··· RECORDS FOR PROCESSING
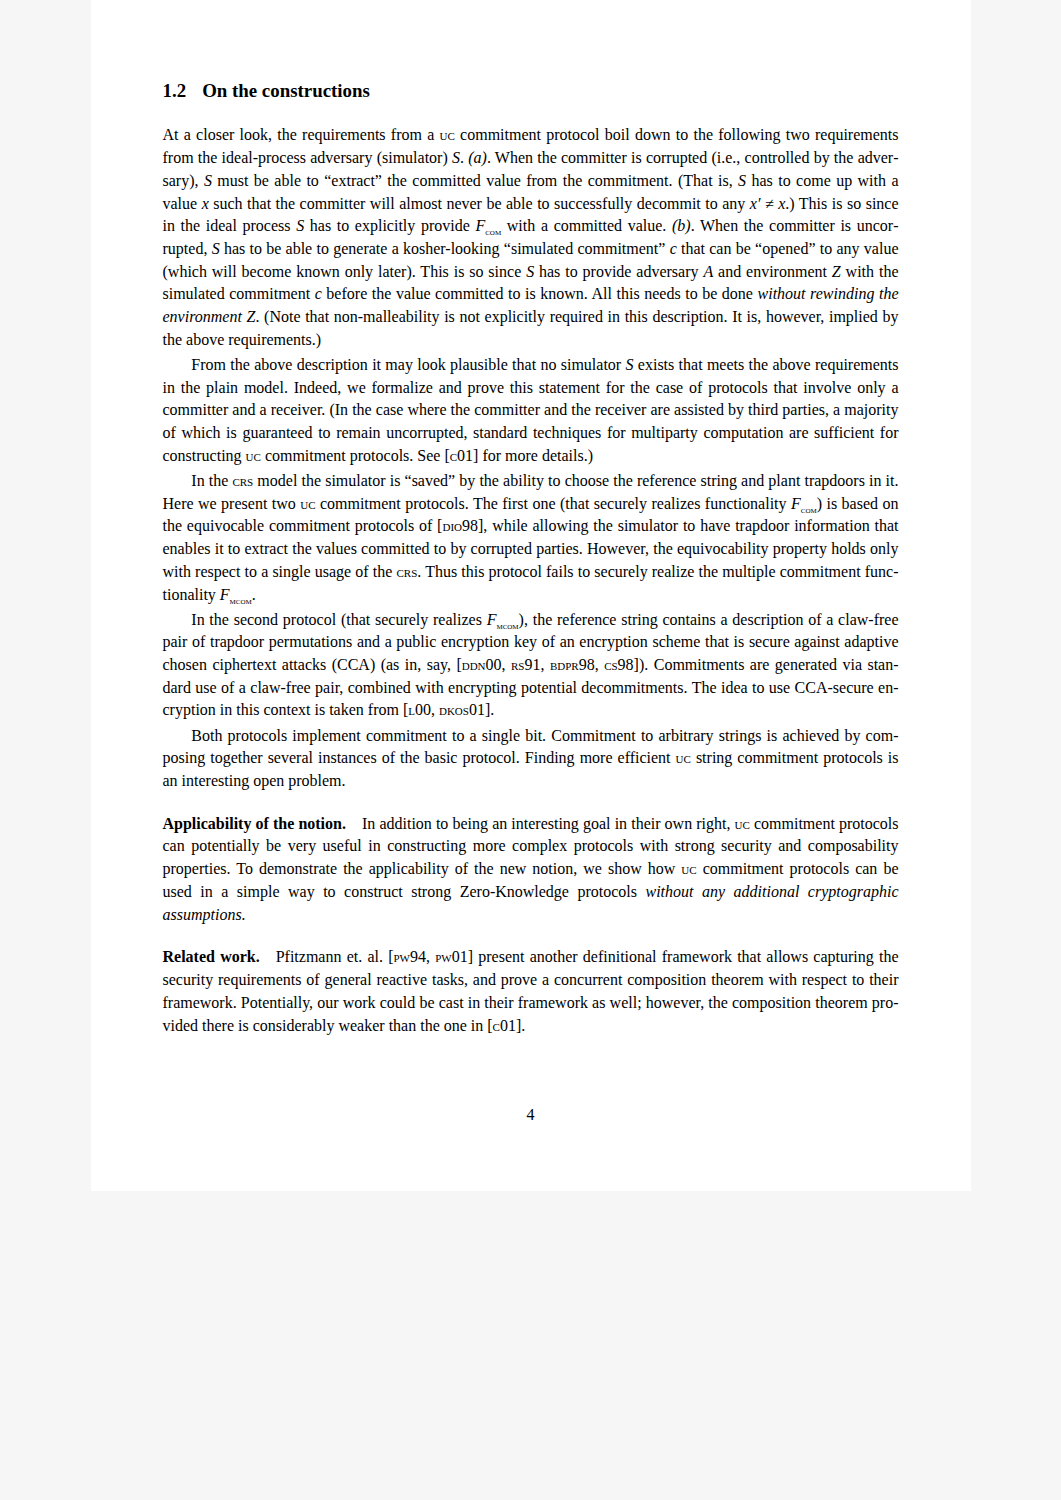1.2 On the constructions
At a closer look, the requirements from a uc commitment protocol boil down to the following two requirements from the ideal-process adversary (simulator) S. (a). When the committer is corrupted (i.e., controlled by the adversary), S must be able to “extract” the committed value from the commitment. (That is, S has to come up with a value x such that the committer will almost never be able to successfully decommit to any x′ ≠ x.) This is so since in the ideal process S has to explicitly provide Fcom with a committed value. (b). When the committer is uncorrupted, S has to be able to generate a kosher-looking “simulated commitment” c that can be “opened” to any value (which will become known only later). This is so since S has to provide adversary A and environment Z with the simulated commitment c before the value committed to is known. All this needs to be done without rewinding the environment Z. (Note that non-malleability is not explicitly required in this description. It is, however, implied by the above requirements.)
From the above description it may look plausible that no simulator S exists that meets the above requirements in the plain model. Indeed, we formalize and prove this statement for the case of protocols that involve only a committer and a receiver. (In the case where the committer and the receiver are assisted by third parties, a majority of which is guaranteed to remain uncorrupted, standard techniques for multiparty computation are sufficient for constructing uc commitment protocols. See [c01] for more details.)
In the crs model the simulator is “saved” by the ability to choose the reference string and plant trapdoors in it. Here we present two uc commitment protocols. The first one (that securely realizes functionality Fcom) is based on the equivocable commitment protocols of [dio98], while allowing the simulator to have trapdoor information that enables it to extract the values committed to by corrupted parties. However, the equivocability property holds only with respect to a single usage of the crs. Thus this protocol fails to securely realize the multiple commitment functionality Fmcom.
In the second protocol (that securely realizes Fmcom), the reference string contains a description of a claw-free pair of trapdoor permutations and a public encryption key of an encryption scheme that is secure against adaptive chosen ciphertext attacks (CCA) (as in, say, [ddn00, rs91, bdpr98, cs98]). Commitments are generated via standard use of a claw-free pair, combined with encrypting potential decommitments. The idea to use CCA-secure encryption in this context is taken from [l00, dkos01].
Both protocols implement commitment to a single bit. Commitment to arbitrary strings is achieved by composing together several instances of the basic protocol. Finding more efficient uc string commitment protocols is an interesting open problem.
Applicability of the notion. In addition to being an interesting goal in their own right, uc commitment protocols can potentially be very useful in constructing more complex protocols with strong security and composability properties. To demonstrate the applicability of the new notion, we show how uc commitment protocols can be used in a simple way to construct strong Zero-Knowledge protocols without any additional cryptographic assumptions.
Related work. Pfitzmann et. al. [pw94, pw01] present another definitional framework that allows capturing the security requirements of general reactive tasks, and prove a concurrent composition theorem with respect to their framework. Potentially, our work could be cast in their framework as well; however, the composition theorem provided there is considerably weaker than the one in [c01].
4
······
### TASK DESCRIPTION
Make an exact copy of the records above, with the pictures left out.

### RESPONSE
1.2 On the constructions
At a closer look, the requirements from a uc commitment protocol boil down to the following two requirements from the ideal-process adversary (simulator) S. (a). When the committer is corrupted (i.e., controlled by the adversary), S must be able to “extract” the committed value from the commitment. (That is, S has to come up with a value x such that the committer will almost never be able to successfully decommit to any x′ ≠ x.) This is so since in the ideal process S has to explicitly provide Fcom with a committed value. (b). When the committer is uncorrupted, S has to be able to generate a kosher-looking “simulated commitment” c that can be “opened” to any value (which will become known only later). This is so since S has to provide adversary A and environment Z with the simulated commitment c before the value committed to is known. All this needs to be done without rewinding the environment Z. (Note that non-malleability is not explicitly required in this description. It is, however, implied by the above requirements.)
From the above description it may look plausible that no simulator S exists that meets the above requirements in the plain model. Indeed, we formalize and prove this statement for the case of protocols that involve only a committer and a receiver. (In the case where the committer and the receiver are assisted by third parties, a majority of which is guaranteed to remain uncorrupted, standard techniques for multiparty computation are sufficient for constructing uc commitment protocols. See [c01] for more details.)
In the crs model the simulator is “saved” by the ability to choose the reference string and plant trapdoors in it. Here we present two uc commitment protocols. The first one (that securely realizes functionality Fcom) is based on the equivocable commitment protocols of [dio98], while allowing the simulator to have trapdoor information that enables it to extract the values committed to by corrupted parties. However, the equivocability property holds only with respect to a single usage of the crs. Thus this protocol fails to securely realize the multiple commitment functionality Fmcom.
In the second protocol (that securely realizes Fmcom), the reference string contains a description of a claw-free pair of trapdoor permutations and a public encryption key of an encryption scheme that is secure against adaptive chosen ciphertext attacks (CCA) (as in, say, [ddn00, rs91, bdpr98, cs98]). Commitments are generated via standard use of a claw-free pair, combined with encrypting potential decommitments. The idea to use CCA-secure encryption in this context is taken from [l00, dkos01].
Both protocols implement commitment to a single bit. Commitment to arbitrary strings is achieved by composing together several instances of the basic protocol. Finding more efficient uc string commitment protocols is an interesting open problem.
Applicability of the notion. In addition to being an interesting goal in their own right, uc commitment protocols can potentially be very useful in constructing more complex protocols with strong security and composability properties. To demonstrate the applicability of the new notion, we show how uc commitment protocols can be used in a simple way to construct strong Zero-Knowledge protocols without any additional cryptographic assumptions.
Related work. Pfitzmann et. al. [pw94, pw01] present another definitional framework that allows capturing the security requirements of general reactive tasks, and prove a concurrent composition theorem with respect to their framework. Potentially, our work could be cast in their framework as well; however, the composition theorem provided there is considerably weaker than the one in [c01].
4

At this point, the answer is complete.